Mon 30 Mar 2026 | 07:05 PM
Israa Farhan

In an interview with GB News, Dr. Ramesh Sepehrrad, an Iranian policy analyst and writer, argued that any serious assessment of Iran’s future must begin by distinguishing between what the regime wants and what the Iranian people want.

She said the record has already shown that neither appeasement nor war, by themselves, have brought down the regime, and that the most sustainable path is for the Iranian people themselves, through their organized resistance, to overthrow it.

Sepehrrad challenged the common assumption that Iran’s future depends mainly on internal regime power struggles or leadership reshuffles at the top.

In her view, the real issue is not which faction inside the system might prevail, but whether the Iranian people and their organized resistance can bring about systemic change. 

From that perspective, she disputed the notion that the Islamic Revolutionary Guard Corps can indefinitely dominate the streets, pointing instead to what she described as a broad, decentralized network of Resistance Units operating across Iran’s provinces and capable of contesting the regime’s control on the ground.

She further argued that this alternative is not merely a protest current but a structured political and organizational force centered on the PMOI/MEK within the wider coalition of the National Council of Resistance of Iran.

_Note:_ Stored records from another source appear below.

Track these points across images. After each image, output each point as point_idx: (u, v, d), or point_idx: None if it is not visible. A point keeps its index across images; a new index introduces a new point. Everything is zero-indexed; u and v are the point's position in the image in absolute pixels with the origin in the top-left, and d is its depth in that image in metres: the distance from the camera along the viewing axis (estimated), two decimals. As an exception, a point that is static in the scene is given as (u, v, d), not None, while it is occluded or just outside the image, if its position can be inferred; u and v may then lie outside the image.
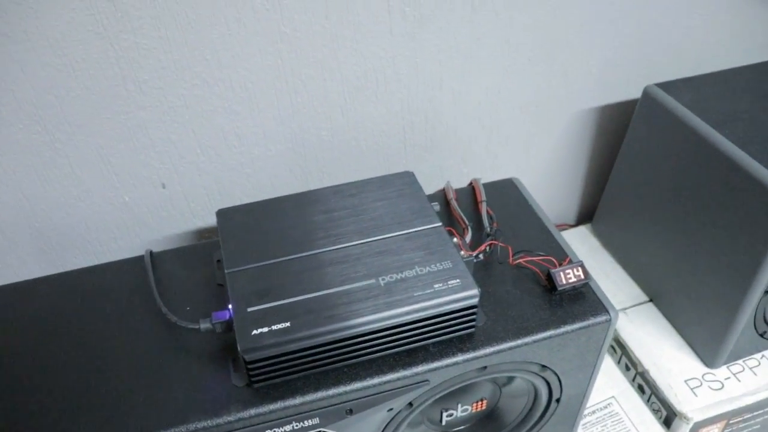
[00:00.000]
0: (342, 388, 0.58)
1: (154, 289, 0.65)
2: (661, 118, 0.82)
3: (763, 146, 0.73)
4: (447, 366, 0.60)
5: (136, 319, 0.64)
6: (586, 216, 1.11)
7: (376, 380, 0.59)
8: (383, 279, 0.60)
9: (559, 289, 0.65)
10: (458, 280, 0.60)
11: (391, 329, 0.58)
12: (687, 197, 0.81)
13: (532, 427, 0.74)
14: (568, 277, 0.66)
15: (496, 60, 0.84)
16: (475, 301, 0.59)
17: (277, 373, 0.57)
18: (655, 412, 0.84)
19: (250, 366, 0.56)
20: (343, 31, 0.74)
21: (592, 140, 1.00)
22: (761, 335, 0.82)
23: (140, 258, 0.71)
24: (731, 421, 0.84)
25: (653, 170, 0.86)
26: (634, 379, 0.87)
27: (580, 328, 0.64)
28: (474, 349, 0.61)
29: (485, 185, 0.79)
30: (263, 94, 0.76)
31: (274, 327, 0.56)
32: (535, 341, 0.63)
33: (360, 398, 0.59)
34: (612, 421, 0.82)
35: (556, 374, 0.68)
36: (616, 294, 0.95)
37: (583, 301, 0.66)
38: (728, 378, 0.84)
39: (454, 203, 0.74)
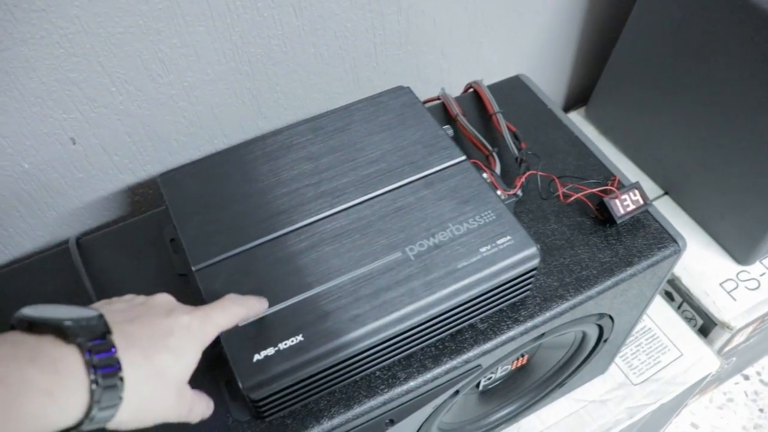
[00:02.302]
0: (379, 398, 0.44)
1: (94, 297, 0.48)
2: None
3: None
4: (502, 344, 0.48)
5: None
6: (577, 100, 0.97)
7: (419, 380, 0.45)
8: (412, 249, 0.45)
9: (618, 221, 0.52)
10: (509, 237, 0.45)
11: (434, 318, 0.44)
12: (720, 74, 0.67)
13: (575, 370, 0.64)
14: (625, 205, 0.53)
15: None
16: (536, 262, 0.45)
17: (294, 400, 0.42)
18: (688, 320, 0.75)
19: (257, 403, 0.41)
20: None
21: (589, 11, 0.84)
22: (798, 223, 0.73)
23: (65, 248, 0.53)
24: (766, 318, 0.77)
25: (674, 43, 0.71)
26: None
27: (648, 266, 0.52)
28: (531, 316, 0.48)
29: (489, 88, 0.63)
30: (189, 1, 0.55)
31: (282, 345, 0.40)
32: (599, 292, 0.50)
33: (401, 405, 0.46)
34: (646, 339, 0.73)
35: (611, 318, 0.57)
36: (625, 190, 0.83)
37: (645, 231, 0.53)
38: (763, 274, 0.75)
39: (462, 120, 0.58)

In the interview, she said this movement was the first to expose the regime’s nuclear program, missile program, and regional proxy networks, giving it unusual organizational depth and relevance in the Iranian context.

She added that Maryam Rajavi, as the NCRI’s president-elect, has presented a Provisional Government framework designed to transfer sovereignty to the Iranian people and hold free and fair elections within six months after the regime’s fall.

Sepehrrad described that provisional-government proposal as both a legal and strategic step meant to prevent a political vacuum or the reproduction of past dictatorships, whether monarchical or clerical. In her view, the existence of such a framework is precisely what makes a peaceful and democratic transition conceivable in practical terms, rather than merely aspirational.

For that reason, she suggested that international policymakers should focus less on internal regime maneuvering and more on the Iranian people’s organized democratic alternative.